━━━ DATA EXTRACT

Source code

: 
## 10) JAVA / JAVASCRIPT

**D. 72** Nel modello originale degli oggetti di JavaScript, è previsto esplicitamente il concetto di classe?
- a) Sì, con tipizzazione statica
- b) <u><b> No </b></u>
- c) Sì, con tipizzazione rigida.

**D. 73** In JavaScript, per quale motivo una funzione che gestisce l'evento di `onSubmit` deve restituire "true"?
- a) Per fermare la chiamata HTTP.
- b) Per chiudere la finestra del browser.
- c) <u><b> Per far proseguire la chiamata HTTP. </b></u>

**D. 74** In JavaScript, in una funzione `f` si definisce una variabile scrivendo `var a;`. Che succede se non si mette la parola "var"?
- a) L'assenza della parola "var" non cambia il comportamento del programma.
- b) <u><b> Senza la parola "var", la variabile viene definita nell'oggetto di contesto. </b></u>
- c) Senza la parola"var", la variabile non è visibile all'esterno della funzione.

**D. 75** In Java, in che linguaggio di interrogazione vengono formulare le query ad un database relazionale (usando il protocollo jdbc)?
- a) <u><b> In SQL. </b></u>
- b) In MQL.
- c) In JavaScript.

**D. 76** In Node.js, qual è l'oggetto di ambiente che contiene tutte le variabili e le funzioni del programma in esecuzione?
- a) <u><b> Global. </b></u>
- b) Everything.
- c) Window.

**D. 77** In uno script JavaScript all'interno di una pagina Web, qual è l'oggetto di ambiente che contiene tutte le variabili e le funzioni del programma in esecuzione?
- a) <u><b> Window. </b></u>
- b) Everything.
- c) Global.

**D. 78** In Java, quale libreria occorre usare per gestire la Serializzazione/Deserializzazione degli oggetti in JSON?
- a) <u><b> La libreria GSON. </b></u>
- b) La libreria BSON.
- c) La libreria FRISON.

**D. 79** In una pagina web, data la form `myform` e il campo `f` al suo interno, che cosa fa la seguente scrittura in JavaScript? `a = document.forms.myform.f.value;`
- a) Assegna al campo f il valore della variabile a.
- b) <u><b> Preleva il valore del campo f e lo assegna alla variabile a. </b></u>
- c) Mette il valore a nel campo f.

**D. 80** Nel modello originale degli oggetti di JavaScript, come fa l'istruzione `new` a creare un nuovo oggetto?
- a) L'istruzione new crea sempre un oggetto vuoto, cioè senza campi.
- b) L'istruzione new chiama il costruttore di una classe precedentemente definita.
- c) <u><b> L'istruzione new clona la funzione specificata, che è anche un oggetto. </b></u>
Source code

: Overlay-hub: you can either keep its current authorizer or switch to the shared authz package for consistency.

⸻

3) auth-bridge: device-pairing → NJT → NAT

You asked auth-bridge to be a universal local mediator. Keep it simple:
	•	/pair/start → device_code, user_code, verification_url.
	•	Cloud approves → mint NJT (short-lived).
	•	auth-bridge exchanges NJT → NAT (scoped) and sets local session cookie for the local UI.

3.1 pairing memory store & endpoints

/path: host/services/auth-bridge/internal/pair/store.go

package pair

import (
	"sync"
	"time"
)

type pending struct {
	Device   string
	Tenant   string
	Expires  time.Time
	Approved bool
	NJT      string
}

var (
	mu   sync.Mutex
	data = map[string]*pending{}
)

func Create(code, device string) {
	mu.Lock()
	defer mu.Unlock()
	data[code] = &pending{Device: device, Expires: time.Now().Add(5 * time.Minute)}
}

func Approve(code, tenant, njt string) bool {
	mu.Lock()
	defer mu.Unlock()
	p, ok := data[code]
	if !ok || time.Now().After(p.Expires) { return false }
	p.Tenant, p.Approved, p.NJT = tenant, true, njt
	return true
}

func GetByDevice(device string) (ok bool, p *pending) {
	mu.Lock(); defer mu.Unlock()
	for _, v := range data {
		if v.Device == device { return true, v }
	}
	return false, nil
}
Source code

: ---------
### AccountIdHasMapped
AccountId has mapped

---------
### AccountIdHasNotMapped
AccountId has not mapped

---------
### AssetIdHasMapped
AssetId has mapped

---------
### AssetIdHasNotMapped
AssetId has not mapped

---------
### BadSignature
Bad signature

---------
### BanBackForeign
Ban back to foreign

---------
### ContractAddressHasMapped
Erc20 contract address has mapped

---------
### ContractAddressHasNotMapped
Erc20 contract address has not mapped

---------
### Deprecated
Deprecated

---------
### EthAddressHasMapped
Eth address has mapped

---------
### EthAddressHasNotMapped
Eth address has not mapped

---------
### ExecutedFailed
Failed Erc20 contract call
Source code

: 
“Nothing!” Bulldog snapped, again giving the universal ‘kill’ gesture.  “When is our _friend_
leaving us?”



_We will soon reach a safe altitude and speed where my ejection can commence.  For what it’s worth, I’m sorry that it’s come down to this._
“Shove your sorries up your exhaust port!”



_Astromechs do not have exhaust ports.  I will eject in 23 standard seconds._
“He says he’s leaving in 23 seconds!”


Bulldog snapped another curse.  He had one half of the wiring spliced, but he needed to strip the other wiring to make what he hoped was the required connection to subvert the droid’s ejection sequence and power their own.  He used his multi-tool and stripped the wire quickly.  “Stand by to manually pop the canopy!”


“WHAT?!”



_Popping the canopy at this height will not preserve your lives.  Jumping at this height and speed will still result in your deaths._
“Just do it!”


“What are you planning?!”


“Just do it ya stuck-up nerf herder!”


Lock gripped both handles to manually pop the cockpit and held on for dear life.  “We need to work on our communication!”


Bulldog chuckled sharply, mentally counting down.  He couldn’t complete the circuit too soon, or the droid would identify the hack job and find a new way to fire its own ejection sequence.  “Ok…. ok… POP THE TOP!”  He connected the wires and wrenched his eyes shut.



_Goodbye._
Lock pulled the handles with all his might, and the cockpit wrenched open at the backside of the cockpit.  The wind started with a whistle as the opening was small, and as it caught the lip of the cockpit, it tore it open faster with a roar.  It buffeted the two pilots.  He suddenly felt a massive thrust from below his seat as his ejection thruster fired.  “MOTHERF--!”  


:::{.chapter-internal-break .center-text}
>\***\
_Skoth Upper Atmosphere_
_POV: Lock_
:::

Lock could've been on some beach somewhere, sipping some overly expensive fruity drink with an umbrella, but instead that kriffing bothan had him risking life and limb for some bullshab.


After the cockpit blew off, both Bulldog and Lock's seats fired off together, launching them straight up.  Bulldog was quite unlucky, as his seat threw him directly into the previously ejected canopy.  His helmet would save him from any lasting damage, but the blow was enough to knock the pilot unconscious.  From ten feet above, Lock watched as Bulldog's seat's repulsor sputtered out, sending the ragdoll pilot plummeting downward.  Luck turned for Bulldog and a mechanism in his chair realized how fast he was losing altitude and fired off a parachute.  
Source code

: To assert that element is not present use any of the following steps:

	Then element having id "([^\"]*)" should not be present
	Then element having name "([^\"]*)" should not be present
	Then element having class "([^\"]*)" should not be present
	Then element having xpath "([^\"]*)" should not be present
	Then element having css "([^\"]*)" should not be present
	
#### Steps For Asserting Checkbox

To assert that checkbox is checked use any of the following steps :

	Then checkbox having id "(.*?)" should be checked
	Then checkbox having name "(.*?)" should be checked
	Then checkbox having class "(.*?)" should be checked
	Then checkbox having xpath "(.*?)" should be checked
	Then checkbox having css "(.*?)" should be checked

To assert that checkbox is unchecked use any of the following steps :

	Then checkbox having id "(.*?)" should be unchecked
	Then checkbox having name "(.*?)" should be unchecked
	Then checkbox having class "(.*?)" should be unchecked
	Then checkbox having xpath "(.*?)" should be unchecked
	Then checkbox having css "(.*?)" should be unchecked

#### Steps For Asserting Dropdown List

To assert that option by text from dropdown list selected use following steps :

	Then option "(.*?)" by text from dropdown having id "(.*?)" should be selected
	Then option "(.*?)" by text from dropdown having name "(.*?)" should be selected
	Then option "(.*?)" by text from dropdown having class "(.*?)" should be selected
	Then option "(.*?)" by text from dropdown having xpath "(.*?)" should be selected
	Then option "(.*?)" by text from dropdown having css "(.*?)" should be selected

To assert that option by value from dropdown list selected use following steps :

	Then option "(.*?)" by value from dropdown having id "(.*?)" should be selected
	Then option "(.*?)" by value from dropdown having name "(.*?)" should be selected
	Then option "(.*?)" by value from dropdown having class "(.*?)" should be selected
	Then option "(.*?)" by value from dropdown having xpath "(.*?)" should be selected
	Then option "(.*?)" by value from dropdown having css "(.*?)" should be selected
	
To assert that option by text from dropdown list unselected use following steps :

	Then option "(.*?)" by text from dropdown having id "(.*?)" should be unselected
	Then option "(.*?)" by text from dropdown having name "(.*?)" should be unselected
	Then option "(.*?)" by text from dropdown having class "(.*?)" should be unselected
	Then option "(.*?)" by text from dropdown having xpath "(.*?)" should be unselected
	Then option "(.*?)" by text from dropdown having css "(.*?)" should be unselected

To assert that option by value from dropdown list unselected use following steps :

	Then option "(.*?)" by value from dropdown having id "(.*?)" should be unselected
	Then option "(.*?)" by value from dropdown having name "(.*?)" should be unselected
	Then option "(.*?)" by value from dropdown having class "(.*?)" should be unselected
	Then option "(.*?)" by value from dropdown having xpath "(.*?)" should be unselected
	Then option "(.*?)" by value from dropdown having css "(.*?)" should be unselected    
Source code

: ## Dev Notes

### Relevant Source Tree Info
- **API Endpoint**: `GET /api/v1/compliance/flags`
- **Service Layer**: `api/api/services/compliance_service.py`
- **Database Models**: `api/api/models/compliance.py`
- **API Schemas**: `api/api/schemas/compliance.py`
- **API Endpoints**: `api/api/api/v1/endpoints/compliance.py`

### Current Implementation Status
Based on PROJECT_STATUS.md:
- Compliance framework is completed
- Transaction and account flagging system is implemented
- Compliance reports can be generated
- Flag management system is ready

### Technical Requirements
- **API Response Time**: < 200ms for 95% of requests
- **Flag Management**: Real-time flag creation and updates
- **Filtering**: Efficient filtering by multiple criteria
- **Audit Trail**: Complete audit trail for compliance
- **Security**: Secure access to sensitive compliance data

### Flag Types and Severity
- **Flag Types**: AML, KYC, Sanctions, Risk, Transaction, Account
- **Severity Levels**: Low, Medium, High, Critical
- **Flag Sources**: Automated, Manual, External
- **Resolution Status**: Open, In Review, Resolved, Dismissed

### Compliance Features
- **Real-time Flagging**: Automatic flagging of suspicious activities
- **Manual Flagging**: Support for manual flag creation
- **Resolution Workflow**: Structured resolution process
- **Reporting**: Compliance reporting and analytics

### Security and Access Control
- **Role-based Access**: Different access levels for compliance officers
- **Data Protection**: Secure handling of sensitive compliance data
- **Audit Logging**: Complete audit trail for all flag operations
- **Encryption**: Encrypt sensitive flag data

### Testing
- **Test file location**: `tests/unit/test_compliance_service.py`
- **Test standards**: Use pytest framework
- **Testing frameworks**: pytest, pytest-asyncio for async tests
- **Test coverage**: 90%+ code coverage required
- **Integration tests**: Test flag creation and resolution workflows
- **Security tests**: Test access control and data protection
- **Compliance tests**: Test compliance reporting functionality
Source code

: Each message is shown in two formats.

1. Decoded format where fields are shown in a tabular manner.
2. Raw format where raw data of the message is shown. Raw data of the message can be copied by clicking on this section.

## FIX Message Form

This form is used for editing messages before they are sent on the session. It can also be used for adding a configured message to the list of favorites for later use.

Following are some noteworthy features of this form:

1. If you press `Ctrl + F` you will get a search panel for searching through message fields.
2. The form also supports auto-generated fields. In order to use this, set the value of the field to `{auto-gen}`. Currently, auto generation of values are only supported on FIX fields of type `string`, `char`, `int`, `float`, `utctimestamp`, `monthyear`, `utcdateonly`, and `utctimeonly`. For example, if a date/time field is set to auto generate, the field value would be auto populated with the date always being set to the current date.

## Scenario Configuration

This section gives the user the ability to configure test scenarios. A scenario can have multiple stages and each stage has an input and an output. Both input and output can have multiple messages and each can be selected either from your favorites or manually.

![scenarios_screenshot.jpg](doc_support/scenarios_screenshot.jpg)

━━━━━━

▶ PROBLEM DESCRIPTION: Each line from the top of the material above through the line containing "In JavaScript, in" must be output exactly, and no other line.

▶ ANSWER SECTION:
Source code

: 
## 10) JAVA / JAVASCRIPT

**D. 72** Nel modello originale degli oggetti di JavaScript, è previsto esplicitamente il concetto di classe?
- a) Sì, con tipizzazione statica
- b) <u><b> No </b></u>
- c) Sì, con tipizzazione rigida.

**D. 73** In JavaScript, per quale motivo una funzione che gestisce l'evento di `onSubmit` deve restituire "true"?
- a) Per fermare la chiamata HTTP.
- b) Per chiudere la finestra del browser.
- c) <u><b> Per far proseguire la chiamata HTTP. </b></u>

**D. 74** In JavaScript, in una funzione `f` si definisce una variabile scrivendo `var a;`. Che succede se non si mette la parola "var"?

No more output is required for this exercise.